* **Task instructions**
In the copy, every record below must appear exactly as given, and no picture may appear.

* **Supplied information**
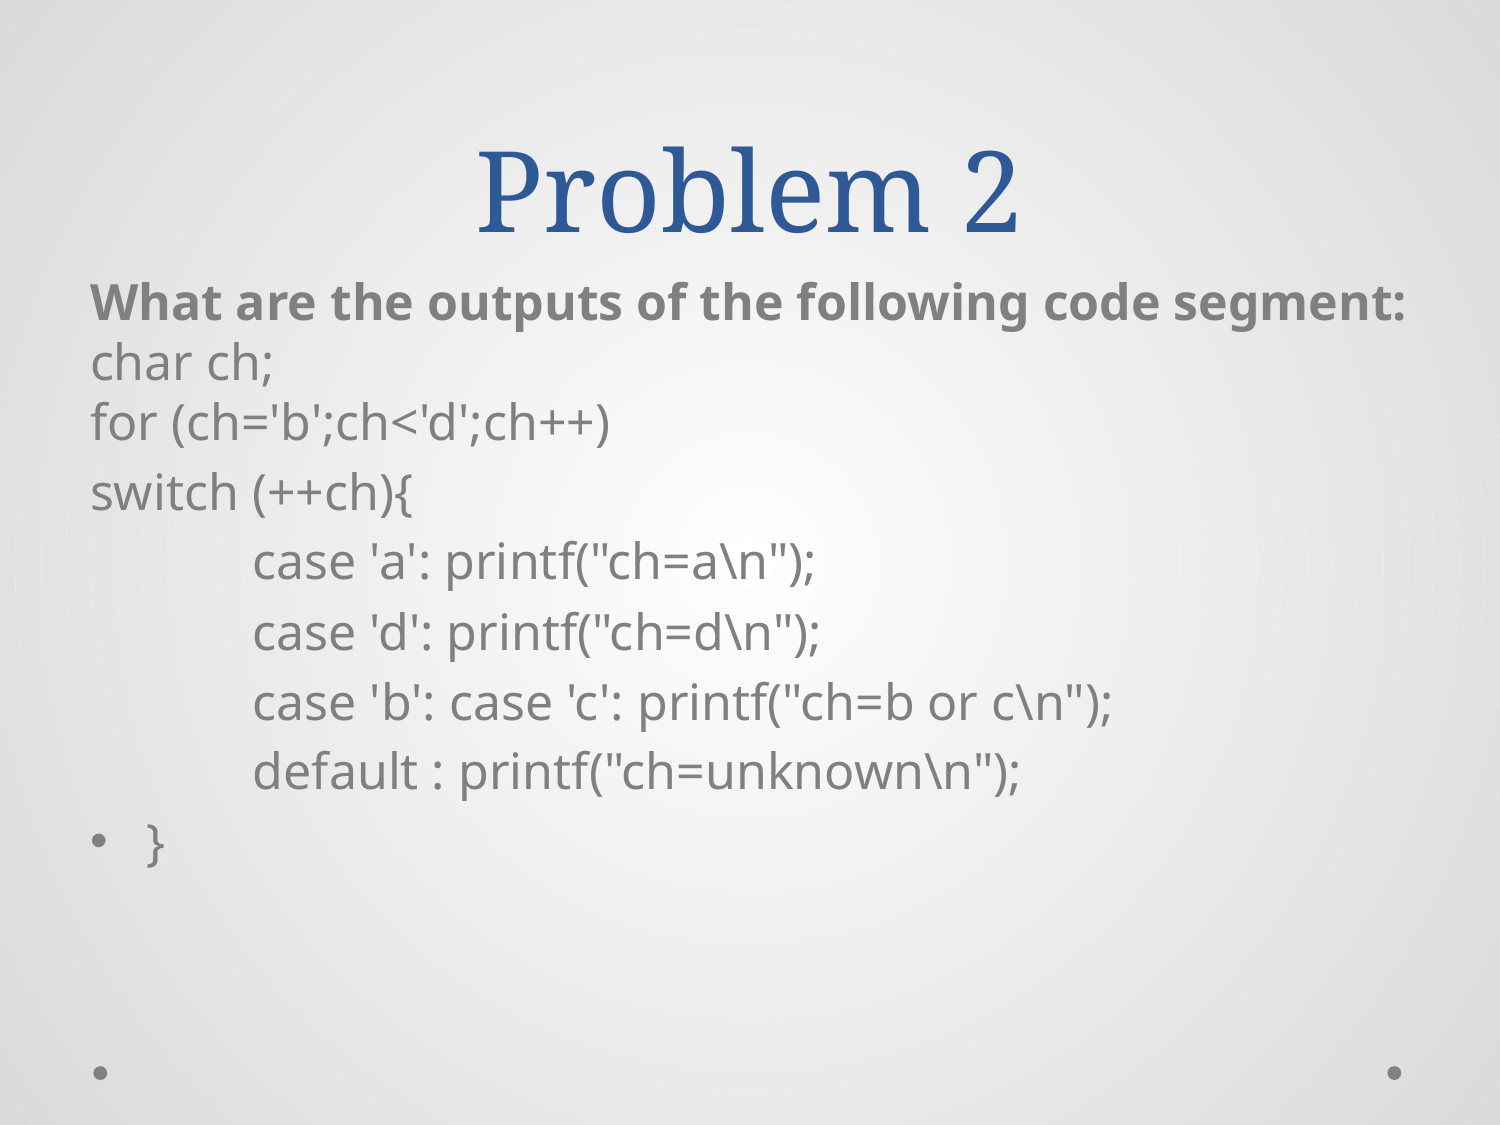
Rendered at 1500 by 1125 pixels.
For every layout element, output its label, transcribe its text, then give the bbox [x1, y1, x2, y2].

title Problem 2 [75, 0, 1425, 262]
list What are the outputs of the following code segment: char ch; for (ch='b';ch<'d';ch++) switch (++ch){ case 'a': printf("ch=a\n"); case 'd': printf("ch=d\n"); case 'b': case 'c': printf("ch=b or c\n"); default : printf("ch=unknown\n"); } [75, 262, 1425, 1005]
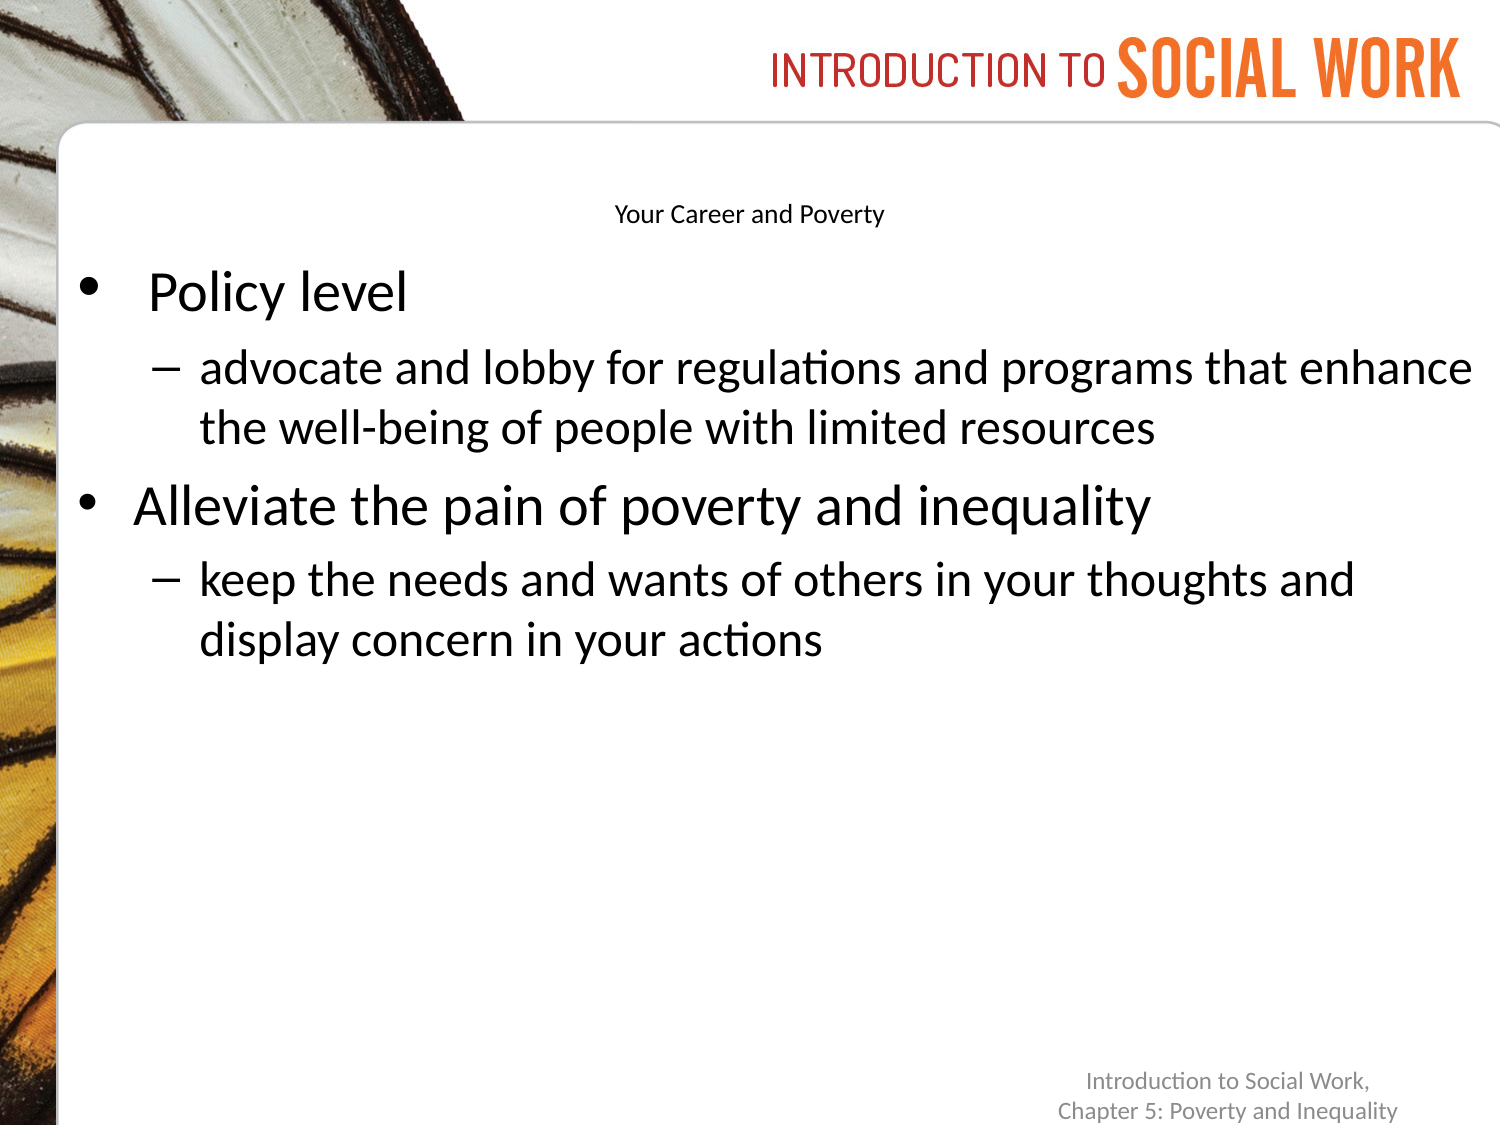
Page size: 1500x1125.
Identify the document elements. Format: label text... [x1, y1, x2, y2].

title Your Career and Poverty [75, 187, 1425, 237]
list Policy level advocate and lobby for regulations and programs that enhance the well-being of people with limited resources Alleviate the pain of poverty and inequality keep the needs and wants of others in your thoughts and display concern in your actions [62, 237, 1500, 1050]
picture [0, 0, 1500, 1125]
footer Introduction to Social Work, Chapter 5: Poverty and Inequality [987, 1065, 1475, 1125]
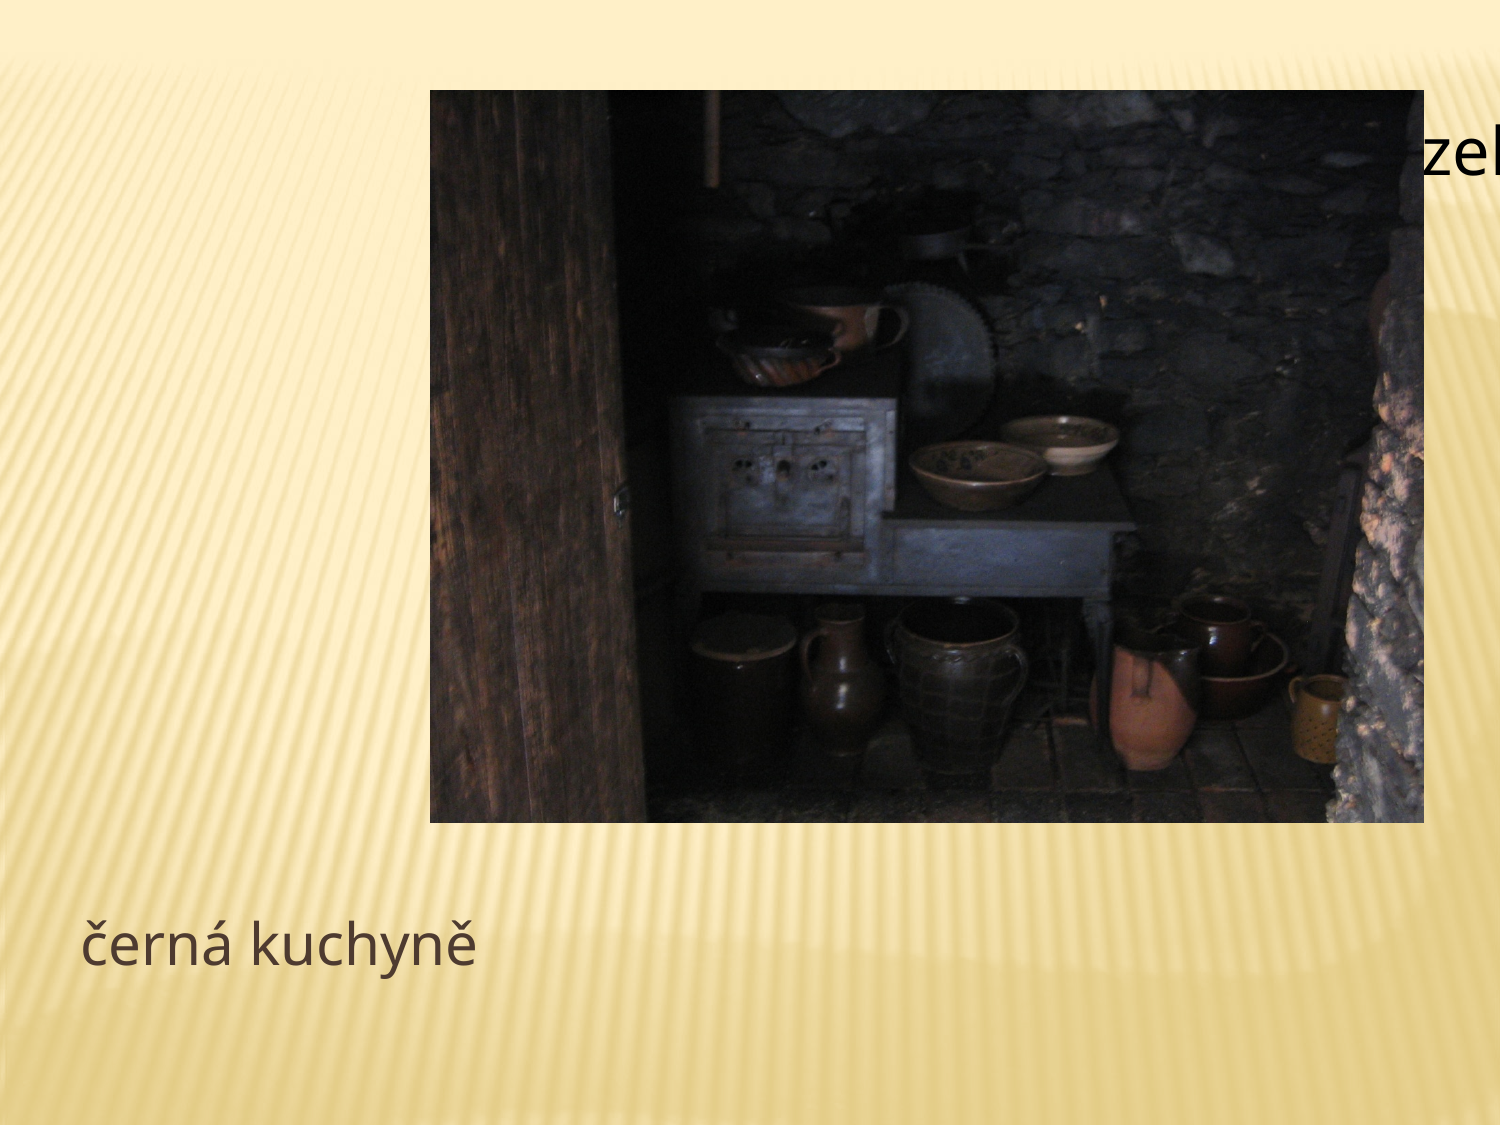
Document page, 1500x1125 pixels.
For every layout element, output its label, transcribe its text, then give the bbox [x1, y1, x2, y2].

* **Task solution**
Rendered at 1500 by 1125 pixels.
For every layout element, output its label, transcribe its text, then give the bbox [x1, y1, x2, y2].

title Problem 2 [75, 0, 1425, 262]
list What are the outputs of the following code segment: char ch; for (ch='b';ch<'d';ch++) switch (++ch){ case 'a': printf("ch=a\n"); case 'd': printf("ch=d\n"); case 'b': case 'c': printf("ch=b or c\n"); default : printf("ch=unknown\n"); } [75, 262, 1425, 1005]
Page size: 1500x1125.
Identify the document elements. Format: label text... [x1, y1, x2, y2].

title Your Career and Poverty [75, 187, 1425, 237]
list Policy level advocate and lobby for regulations and programs that enhance the well-being of people with limited resources Alleviate the pain of poverty and inequality keep the needs and wants of others in your thoughts and display concern in your actions [62, 237, 1500, 1050]
picture [0, 0, 1500, 1125]
footer Introduction to Social Work, Chapter 5: Poverty and Inequality [987, 1065, 1475, 1125]
Document page, 1500x1125 pixels.
For every layout element, output its label, transcribe its text, then give the bbox [x1, y1, x2, y2].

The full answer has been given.